[Assignment A]:
According to the film description, what wiped out the Lord Howe Island stick insect on Lord Howe Island?
[Assignment B]:
Write the next part of the Lord Howe Island stick insect film description, starting after its last sentence.

[Selected extract]:

····················

This was screened live at the Earth Optimism Film Festival at 8pm on Sunday 28 March.

Stuck on a Rock tells the important story of one of Australia’s greatest conservation blunders and victories side-by-side, as well as the human story that is so inseparably tied to it.

This documentary is about the Lord Howe Island stick insect, one of the rarest species of insects on the planet. It was wiped out on Lord Howe Island by rats in the early 1900s and was thought extinct until a series of chance events led to its rediscovery on one of the most remote and beautiful places on earth – Ball’s Pyramid, about 20km south east of Lord Howe. Since then extraordinary efforts have been made to prevent this unique species (dubbed the thylacine of the insect world) from disappearing again. This humble insect has become a symbol of the struggle to preserve what we have left and to mitigate our impact on the natural world.

When this was screened at Earth Optimism 2021, it was followed by a presentation and a live Q&A.

····················

(Stored data)
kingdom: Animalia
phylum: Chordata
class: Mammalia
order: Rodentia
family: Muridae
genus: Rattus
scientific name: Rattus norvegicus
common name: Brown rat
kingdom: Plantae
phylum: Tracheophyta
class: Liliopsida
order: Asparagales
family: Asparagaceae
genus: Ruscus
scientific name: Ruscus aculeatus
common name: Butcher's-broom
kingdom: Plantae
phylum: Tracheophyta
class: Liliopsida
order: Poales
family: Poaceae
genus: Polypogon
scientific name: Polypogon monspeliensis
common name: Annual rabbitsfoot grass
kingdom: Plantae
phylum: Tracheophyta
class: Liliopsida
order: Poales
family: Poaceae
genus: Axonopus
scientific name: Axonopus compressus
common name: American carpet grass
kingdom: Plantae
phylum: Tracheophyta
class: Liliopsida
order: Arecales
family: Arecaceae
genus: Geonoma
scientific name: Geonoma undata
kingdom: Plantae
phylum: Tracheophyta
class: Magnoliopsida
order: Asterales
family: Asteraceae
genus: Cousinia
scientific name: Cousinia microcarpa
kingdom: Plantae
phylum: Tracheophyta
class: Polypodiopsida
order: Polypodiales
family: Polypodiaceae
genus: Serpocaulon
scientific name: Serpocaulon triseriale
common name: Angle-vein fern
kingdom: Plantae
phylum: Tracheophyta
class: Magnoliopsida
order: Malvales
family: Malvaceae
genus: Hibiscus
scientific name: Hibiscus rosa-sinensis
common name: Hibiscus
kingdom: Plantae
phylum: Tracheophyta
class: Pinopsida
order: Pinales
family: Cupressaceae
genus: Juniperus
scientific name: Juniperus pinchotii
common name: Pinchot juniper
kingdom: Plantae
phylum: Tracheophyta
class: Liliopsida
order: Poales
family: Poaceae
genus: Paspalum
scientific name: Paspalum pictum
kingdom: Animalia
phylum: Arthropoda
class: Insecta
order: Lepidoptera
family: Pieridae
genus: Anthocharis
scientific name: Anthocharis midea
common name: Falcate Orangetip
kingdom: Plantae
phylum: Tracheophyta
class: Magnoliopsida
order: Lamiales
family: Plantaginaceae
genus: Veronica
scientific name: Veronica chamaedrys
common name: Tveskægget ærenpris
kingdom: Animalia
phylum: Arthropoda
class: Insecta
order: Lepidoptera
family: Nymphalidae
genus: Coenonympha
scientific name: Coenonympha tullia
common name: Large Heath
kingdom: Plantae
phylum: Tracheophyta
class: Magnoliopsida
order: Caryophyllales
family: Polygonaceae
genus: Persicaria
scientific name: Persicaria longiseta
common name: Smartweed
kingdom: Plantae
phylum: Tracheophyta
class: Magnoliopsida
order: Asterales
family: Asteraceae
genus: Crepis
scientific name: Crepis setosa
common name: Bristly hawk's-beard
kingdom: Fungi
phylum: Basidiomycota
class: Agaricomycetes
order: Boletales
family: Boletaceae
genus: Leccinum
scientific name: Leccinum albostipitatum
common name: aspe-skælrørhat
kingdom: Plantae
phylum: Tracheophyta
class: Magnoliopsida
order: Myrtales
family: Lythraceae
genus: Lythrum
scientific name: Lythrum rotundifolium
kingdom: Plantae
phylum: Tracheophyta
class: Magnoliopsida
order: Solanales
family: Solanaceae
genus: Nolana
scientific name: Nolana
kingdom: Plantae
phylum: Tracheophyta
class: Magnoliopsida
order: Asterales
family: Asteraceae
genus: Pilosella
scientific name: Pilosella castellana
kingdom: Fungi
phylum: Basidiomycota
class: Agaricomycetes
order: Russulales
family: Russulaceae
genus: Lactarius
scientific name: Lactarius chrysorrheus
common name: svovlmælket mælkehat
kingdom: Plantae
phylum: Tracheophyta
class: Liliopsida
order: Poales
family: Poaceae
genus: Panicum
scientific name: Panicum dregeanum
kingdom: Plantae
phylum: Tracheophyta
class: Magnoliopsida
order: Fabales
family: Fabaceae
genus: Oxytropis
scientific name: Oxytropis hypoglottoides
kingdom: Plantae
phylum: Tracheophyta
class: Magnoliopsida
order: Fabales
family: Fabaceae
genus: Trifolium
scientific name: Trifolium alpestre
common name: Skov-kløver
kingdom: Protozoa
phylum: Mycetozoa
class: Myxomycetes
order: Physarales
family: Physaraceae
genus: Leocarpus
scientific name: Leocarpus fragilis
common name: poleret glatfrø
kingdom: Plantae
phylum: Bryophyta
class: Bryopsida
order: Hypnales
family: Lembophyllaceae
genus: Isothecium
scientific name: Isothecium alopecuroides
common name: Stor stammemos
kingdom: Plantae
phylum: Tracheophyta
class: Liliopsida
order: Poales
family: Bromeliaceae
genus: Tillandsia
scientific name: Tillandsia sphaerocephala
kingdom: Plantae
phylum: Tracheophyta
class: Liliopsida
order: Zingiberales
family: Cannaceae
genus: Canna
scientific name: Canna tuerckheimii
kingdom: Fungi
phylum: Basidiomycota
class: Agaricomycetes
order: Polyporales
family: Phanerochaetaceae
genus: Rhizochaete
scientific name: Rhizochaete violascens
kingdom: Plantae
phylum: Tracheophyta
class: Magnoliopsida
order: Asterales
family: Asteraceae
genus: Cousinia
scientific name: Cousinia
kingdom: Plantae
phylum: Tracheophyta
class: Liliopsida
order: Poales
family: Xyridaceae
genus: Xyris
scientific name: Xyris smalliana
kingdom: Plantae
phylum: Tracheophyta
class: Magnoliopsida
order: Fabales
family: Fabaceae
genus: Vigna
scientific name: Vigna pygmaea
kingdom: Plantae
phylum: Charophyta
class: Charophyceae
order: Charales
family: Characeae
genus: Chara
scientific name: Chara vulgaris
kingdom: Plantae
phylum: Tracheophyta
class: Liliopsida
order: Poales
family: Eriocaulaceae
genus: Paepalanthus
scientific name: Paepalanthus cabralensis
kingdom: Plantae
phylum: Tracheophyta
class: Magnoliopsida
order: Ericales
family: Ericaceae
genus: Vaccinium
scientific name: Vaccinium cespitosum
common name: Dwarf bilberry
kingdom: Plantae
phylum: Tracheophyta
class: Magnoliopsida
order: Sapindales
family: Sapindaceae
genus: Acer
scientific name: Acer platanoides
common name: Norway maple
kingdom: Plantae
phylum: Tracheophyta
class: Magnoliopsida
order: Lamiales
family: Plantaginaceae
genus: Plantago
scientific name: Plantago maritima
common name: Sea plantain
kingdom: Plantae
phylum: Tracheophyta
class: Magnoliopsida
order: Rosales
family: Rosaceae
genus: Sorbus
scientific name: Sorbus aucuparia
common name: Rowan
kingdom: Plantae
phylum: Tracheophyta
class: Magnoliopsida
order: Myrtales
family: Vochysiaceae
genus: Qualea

····················

[Result A]:
Rats wiped it out in the early 1900s.

[Result B]:
The short presentation was by Rohan Cleave (a zookeeper at Melbourne Zoo) who talked more in depth about the current Lord Howe stick insect conservation programme, including their planned release onto Lord Howe Island now the rats are gone. The evening was then wrapped up with a live Q&A. Asher Flatt (the director of this documentary) joined Rohan to answer your questions in a session chaired by Andrew Balmford.

NB: Only the question and answer session is available on catch up, but the full Stuck on a Rock documentary can be rented/purchased on Amazon Prime.

Watch the trailer:

Rohan Cleave

Rohan Cleave is a zookeeper at Melbourne Zoo, where he has been involved in the Lord Howe Island Stick Insect recovery breeding program since 2003. He now manages the program at Melbourne Zoo. Rohan is also the author of Phasmid, an illustrated children’s book about this amazing true story.

Asher Flatt

Asher Flatt is a documentary filmmaker and science communicator who hails from the island nation of New Zealand. He is passionate about building a better world through positive conservation stories that have the ability to inspire change. Currently he is living and working in the UK at the BBC Natural History Unit.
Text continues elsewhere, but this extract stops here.